◆ **TRY IT**: Look for the word "Teams" in the records, and copy each line where it appears.

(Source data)
⁂

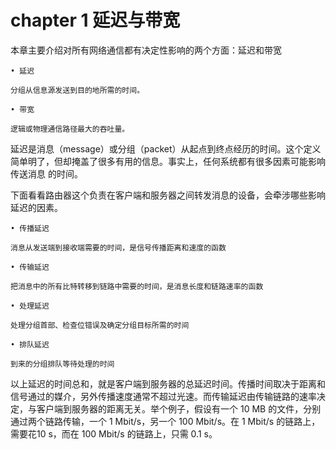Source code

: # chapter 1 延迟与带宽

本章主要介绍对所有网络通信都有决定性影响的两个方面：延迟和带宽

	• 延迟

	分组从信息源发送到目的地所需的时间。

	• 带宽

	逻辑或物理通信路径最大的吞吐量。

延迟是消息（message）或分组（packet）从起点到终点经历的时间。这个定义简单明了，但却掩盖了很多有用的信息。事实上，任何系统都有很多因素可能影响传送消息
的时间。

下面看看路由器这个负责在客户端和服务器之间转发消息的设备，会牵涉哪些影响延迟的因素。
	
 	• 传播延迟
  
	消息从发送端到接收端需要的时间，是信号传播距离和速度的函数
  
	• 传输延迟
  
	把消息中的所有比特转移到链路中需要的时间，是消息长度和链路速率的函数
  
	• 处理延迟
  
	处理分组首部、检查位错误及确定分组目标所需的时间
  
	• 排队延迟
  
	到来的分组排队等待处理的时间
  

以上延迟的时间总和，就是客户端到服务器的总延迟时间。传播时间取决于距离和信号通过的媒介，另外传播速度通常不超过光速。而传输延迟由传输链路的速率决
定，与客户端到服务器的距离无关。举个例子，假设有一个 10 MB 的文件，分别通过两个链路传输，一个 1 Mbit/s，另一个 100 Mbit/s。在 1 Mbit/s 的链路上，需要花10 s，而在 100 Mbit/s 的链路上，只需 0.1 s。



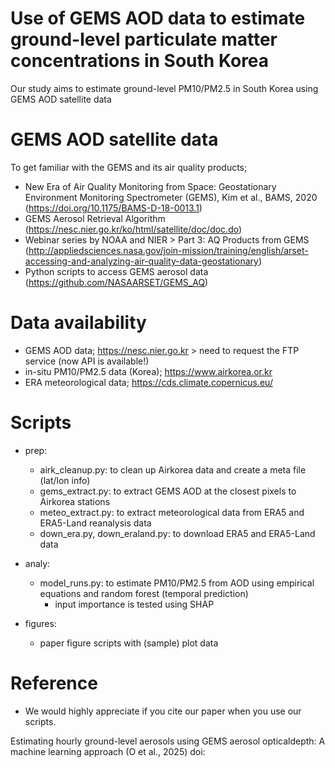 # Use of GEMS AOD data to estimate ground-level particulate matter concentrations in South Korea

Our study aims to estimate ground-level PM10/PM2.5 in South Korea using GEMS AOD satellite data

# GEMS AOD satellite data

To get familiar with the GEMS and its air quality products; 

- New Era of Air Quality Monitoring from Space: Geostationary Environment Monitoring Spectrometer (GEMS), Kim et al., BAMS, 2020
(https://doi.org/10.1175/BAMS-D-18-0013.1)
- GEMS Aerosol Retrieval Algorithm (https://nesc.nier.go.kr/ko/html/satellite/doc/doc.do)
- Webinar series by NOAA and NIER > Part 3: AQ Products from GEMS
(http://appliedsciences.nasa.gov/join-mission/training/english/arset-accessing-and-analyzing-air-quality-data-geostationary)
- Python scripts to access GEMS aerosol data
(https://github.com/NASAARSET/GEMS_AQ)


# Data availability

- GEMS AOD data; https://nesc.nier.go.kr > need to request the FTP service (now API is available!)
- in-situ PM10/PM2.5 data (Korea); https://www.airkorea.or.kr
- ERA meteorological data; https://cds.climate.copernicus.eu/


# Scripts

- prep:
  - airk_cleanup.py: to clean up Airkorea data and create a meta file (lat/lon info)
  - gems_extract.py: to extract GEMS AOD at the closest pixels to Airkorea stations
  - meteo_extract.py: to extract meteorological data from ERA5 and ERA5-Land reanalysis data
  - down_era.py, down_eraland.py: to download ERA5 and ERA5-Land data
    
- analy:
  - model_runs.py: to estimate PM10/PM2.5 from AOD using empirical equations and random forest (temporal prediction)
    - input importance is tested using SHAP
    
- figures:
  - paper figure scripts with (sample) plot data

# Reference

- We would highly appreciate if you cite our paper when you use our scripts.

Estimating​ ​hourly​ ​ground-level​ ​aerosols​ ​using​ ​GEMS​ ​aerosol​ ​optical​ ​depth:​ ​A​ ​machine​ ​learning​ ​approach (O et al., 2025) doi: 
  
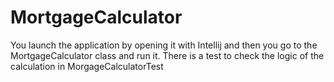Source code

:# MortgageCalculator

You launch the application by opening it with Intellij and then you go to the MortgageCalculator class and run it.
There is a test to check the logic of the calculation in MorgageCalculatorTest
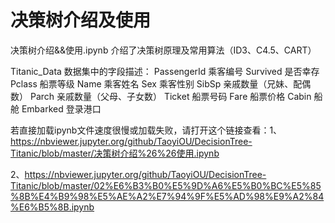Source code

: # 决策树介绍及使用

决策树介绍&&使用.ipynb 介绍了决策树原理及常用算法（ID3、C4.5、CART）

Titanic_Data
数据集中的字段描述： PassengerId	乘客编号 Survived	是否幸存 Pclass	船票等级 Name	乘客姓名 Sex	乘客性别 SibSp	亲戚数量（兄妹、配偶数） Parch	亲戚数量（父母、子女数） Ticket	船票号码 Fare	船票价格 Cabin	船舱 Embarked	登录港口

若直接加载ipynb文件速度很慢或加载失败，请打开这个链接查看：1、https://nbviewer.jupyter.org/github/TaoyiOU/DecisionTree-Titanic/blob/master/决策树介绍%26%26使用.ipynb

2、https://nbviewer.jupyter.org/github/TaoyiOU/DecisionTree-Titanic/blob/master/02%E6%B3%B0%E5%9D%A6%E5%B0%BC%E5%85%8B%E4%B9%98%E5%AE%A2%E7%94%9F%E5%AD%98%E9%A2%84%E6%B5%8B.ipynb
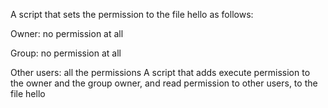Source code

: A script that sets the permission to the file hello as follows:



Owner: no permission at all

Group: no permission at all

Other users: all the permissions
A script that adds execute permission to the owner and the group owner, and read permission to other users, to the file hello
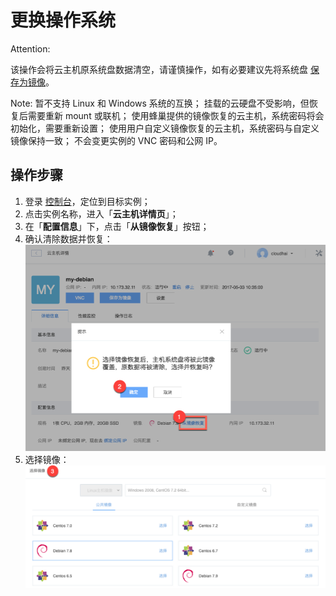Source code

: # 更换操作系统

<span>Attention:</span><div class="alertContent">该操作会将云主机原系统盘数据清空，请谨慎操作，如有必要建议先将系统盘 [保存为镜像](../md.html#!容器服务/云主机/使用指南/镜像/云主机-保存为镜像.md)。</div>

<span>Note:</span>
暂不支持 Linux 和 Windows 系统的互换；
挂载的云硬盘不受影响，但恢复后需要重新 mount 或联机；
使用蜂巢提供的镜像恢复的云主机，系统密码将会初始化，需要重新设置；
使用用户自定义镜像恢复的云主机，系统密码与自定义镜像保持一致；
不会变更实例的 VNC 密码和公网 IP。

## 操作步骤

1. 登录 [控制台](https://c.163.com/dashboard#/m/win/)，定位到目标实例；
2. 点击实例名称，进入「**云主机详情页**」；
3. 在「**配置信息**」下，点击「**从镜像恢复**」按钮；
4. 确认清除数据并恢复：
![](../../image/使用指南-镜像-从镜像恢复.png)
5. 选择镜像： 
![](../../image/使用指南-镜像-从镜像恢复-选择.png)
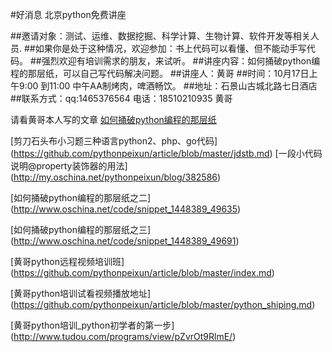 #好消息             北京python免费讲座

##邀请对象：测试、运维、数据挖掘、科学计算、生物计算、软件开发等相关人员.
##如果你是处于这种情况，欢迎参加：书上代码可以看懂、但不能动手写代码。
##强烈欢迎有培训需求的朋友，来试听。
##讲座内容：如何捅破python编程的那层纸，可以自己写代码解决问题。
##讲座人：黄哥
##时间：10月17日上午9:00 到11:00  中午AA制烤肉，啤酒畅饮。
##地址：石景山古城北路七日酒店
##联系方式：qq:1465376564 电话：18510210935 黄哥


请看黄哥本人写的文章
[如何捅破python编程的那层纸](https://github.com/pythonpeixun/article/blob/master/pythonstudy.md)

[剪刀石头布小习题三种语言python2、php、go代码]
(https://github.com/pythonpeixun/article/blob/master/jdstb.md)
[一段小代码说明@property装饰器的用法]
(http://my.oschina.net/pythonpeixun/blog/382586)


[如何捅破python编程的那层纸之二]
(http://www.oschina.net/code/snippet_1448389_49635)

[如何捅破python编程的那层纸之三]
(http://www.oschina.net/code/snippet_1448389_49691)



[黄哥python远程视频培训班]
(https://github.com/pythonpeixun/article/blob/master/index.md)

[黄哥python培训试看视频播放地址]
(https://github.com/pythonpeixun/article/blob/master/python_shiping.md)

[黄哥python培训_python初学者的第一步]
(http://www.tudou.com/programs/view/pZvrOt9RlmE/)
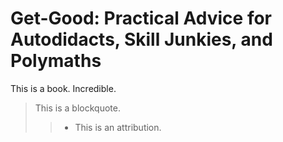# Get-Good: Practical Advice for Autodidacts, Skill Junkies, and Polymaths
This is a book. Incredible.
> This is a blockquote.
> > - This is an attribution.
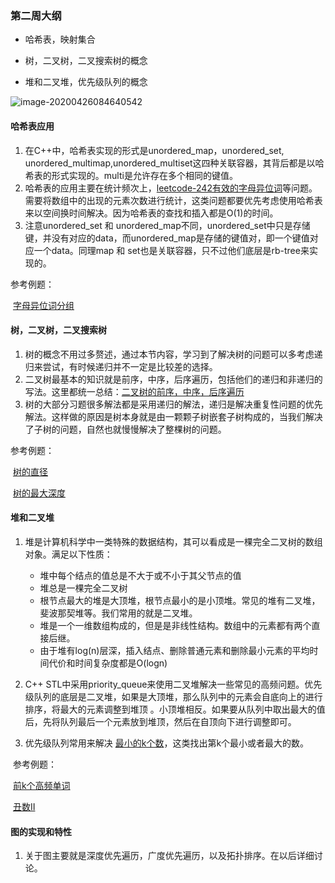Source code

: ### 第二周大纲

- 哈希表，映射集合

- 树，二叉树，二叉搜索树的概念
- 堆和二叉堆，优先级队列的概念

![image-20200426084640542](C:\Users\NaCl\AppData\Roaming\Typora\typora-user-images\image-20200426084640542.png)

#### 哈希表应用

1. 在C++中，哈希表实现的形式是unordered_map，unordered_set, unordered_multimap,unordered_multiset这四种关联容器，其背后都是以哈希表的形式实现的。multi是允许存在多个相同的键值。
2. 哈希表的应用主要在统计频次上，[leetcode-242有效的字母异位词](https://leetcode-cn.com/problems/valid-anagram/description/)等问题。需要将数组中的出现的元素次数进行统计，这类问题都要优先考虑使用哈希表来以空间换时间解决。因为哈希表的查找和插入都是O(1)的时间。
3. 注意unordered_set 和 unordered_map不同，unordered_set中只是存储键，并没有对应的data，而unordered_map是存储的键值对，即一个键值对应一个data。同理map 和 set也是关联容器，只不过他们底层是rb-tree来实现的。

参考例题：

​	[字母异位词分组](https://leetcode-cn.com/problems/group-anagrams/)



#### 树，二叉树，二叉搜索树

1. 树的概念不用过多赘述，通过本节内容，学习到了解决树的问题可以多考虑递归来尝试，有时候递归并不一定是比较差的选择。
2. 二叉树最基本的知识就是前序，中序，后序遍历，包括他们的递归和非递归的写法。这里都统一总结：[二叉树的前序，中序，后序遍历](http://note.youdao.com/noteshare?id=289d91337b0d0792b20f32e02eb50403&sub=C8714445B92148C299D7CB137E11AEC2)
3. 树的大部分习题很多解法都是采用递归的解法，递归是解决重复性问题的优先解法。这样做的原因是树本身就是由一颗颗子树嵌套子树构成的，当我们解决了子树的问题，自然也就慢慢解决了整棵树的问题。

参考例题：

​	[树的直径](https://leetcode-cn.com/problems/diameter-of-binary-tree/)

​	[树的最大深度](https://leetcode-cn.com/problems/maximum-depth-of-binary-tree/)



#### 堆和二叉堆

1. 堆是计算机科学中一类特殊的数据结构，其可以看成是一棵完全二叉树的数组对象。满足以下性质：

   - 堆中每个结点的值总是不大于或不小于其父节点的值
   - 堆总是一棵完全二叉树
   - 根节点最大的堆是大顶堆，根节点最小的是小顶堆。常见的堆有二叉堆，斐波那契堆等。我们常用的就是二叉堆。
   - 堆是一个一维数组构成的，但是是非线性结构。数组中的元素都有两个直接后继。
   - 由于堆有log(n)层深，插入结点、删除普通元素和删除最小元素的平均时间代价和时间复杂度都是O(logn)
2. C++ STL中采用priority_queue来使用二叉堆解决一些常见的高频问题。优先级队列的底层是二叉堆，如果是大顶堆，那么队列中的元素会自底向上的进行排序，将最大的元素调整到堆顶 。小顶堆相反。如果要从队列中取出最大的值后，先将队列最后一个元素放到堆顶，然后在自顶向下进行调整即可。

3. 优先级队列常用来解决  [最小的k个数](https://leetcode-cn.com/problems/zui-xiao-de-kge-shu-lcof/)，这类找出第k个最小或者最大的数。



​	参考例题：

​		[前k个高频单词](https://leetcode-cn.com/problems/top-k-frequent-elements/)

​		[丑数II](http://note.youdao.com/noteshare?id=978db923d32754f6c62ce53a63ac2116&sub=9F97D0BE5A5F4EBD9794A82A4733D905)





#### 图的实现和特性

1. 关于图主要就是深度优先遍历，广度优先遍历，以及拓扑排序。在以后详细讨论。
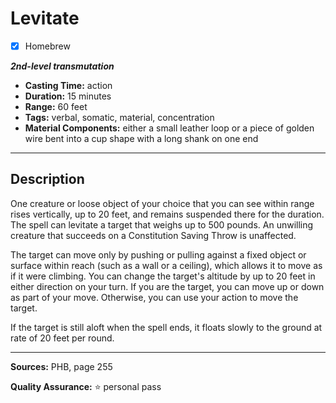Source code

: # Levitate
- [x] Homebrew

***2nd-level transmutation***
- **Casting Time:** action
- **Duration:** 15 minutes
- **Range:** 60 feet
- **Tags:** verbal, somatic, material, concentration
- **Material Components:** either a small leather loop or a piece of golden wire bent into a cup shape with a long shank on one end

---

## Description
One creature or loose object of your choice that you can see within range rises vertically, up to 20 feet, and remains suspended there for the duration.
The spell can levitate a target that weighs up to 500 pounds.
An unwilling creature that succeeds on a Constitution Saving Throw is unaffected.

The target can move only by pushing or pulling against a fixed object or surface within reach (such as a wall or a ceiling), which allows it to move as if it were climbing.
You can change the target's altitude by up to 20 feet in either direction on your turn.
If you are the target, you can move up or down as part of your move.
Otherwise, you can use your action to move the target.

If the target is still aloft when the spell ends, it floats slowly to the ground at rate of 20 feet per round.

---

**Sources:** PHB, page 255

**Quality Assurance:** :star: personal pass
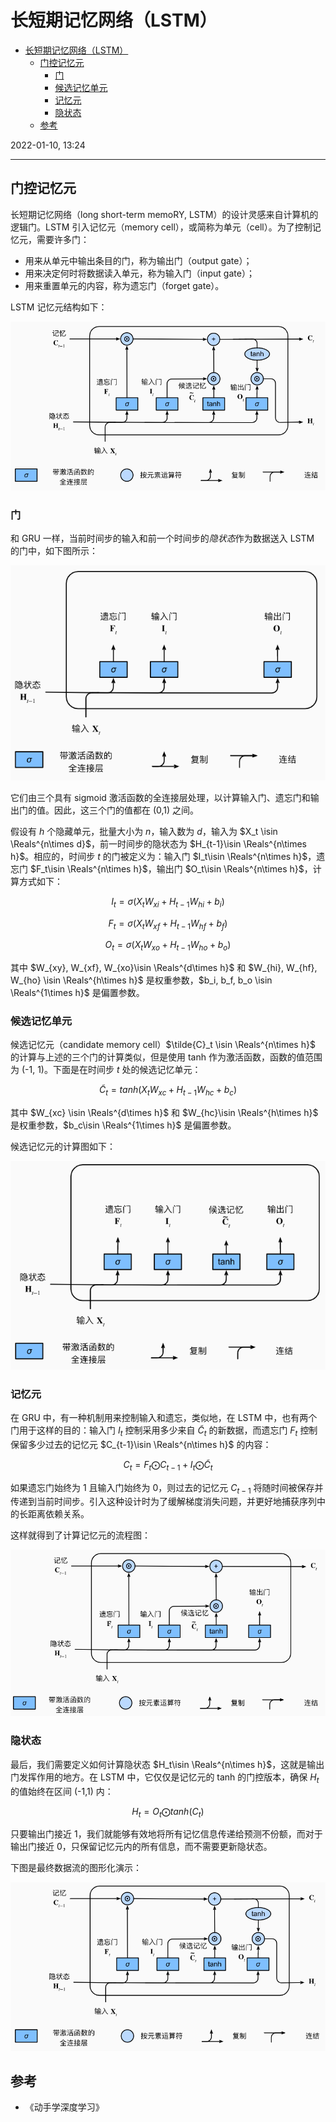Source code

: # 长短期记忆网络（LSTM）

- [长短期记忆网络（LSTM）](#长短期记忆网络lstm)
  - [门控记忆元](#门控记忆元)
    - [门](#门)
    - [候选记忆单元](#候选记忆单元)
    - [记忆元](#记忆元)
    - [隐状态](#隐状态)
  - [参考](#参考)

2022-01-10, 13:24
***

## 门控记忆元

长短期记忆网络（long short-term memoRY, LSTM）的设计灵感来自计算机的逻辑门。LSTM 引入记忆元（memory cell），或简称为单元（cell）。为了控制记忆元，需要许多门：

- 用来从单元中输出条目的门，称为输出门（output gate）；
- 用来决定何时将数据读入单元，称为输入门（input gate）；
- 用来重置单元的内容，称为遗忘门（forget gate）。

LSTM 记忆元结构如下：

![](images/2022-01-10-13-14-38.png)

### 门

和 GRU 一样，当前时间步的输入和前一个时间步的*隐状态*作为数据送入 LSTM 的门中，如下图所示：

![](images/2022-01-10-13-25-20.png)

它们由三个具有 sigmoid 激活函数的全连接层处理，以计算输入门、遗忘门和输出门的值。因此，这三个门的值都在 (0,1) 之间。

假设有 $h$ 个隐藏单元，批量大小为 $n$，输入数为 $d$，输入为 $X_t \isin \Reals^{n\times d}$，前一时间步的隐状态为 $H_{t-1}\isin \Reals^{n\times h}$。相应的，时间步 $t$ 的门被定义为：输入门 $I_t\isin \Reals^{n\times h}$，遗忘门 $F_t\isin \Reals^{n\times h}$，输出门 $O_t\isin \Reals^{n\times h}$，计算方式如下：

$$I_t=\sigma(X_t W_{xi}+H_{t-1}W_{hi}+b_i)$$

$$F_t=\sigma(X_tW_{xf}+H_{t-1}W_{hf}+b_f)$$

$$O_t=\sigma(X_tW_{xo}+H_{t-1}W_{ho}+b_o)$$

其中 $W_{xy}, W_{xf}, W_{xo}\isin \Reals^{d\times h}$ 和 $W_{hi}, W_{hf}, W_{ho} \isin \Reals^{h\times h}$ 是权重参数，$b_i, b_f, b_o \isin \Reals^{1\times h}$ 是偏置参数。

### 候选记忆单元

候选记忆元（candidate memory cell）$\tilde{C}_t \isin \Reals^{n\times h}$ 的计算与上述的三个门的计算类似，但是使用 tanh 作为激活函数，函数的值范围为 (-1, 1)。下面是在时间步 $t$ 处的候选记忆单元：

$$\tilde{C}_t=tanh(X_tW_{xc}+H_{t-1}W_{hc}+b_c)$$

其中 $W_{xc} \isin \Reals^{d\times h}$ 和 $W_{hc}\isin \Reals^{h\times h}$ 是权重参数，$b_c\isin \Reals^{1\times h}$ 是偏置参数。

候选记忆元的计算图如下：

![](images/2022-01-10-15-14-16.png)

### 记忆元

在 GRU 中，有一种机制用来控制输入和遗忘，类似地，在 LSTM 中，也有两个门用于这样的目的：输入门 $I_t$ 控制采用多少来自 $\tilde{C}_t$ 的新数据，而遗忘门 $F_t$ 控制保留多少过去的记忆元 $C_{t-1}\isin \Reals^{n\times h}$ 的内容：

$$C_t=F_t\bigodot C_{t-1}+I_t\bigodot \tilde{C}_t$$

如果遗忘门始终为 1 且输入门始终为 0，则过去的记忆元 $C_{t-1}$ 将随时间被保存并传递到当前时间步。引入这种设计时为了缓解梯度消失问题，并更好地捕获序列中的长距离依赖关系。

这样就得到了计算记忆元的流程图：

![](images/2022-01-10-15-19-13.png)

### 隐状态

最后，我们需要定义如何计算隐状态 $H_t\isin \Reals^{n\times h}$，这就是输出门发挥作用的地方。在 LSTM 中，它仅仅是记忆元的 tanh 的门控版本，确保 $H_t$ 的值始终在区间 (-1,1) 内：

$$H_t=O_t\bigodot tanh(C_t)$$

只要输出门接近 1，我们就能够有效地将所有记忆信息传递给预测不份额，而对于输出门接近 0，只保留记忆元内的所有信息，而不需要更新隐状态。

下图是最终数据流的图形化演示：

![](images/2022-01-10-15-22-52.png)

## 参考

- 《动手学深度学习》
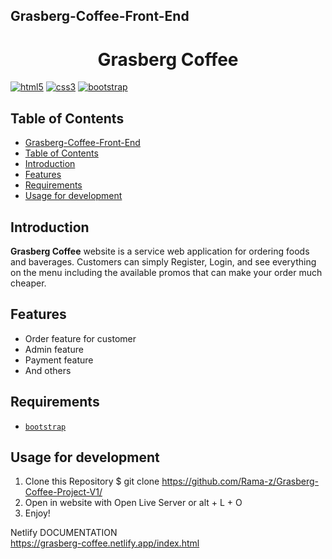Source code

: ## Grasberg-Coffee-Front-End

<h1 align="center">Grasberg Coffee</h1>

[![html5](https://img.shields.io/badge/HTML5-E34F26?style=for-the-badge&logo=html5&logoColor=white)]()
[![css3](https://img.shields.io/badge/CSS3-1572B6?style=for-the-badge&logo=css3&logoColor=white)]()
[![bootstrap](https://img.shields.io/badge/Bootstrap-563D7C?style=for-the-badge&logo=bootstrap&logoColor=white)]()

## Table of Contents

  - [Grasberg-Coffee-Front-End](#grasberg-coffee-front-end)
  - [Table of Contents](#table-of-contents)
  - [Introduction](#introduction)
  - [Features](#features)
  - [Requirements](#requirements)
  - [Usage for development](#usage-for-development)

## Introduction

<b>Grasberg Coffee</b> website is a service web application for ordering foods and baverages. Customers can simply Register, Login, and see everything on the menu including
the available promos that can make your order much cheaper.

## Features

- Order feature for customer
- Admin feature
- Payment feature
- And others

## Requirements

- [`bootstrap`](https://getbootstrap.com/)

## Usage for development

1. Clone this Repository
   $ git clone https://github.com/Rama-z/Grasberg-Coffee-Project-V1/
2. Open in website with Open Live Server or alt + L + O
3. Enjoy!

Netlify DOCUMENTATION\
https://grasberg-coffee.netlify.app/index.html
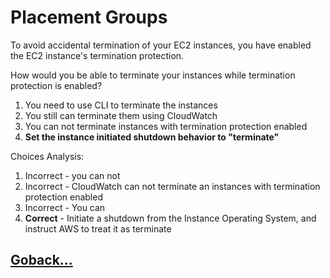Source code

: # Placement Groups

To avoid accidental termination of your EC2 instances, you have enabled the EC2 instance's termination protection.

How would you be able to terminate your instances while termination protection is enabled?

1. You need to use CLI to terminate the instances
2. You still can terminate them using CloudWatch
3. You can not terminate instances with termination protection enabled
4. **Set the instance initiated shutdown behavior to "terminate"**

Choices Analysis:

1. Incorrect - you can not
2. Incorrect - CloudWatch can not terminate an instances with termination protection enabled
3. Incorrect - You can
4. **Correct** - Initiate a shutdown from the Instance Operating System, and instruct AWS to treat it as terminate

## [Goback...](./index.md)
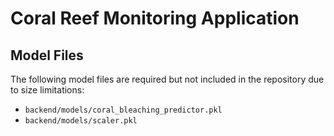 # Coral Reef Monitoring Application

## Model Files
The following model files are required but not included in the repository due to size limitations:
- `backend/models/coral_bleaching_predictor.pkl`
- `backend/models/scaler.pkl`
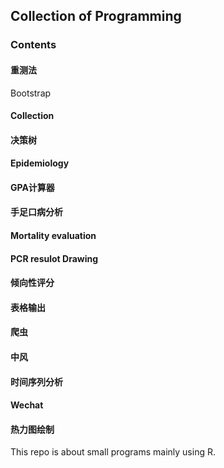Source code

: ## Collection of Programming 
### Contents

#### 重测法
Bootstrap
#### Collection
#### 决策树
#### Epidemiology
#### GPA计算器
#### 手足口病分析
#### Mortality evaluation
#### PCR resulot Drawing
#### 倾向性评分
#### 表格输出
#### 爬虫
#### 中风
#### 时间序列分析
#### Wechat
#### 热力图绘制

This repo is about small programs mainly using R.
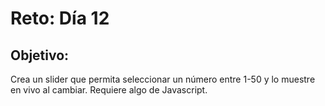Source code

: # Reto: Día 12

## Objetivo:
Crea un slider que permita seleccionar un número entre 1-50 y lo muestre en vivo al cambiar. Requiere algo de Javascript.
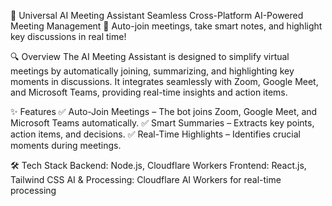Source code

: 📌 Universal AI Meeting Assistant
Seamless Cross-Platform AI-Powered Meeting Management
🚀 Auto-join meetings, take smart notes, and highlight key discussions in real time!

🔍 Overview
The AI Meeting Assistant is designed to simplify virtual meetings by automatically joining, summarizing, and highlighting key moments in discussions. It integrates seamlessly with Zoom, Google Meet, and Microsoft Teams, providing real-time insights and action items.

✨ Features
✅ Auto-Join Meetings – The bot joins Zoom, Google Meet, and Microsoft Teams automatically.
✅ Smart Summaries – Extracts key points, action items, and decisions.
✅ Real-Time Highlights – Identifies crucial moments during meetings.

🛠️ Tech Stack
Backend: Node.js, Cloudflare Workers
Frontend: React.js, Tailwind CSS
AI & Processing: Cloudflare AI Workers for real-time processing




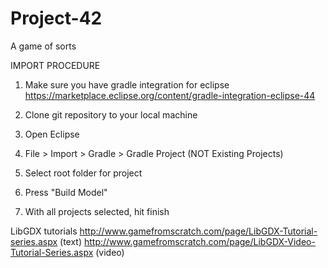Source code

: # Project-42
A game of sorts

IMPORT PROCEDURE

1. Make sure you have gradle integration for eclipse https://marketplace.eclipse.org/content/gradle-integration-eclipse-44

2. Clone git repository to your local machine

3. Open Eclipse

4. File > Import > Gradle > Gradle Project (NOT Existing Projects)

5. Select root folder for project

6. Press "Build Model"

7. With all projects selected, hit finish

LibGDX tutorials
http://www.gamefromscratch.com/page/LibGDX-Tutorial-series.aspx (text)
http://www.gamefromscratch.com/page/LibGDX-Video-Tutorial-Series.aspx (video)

⁂

◆ **THE ANSWER**:
The AI Meeting Assistant is designed to simplify virtual meetings by automatically joining, summarizing, and highlighting key moments in discussions. It integrates seamlessly with Zoom, Google Meet, and Microsoft Teams, providing real-time insights and action items.
✅ Auto-Join Meetings – The bot joins Zoom, Google Meet, and Microsoft Teams automatically.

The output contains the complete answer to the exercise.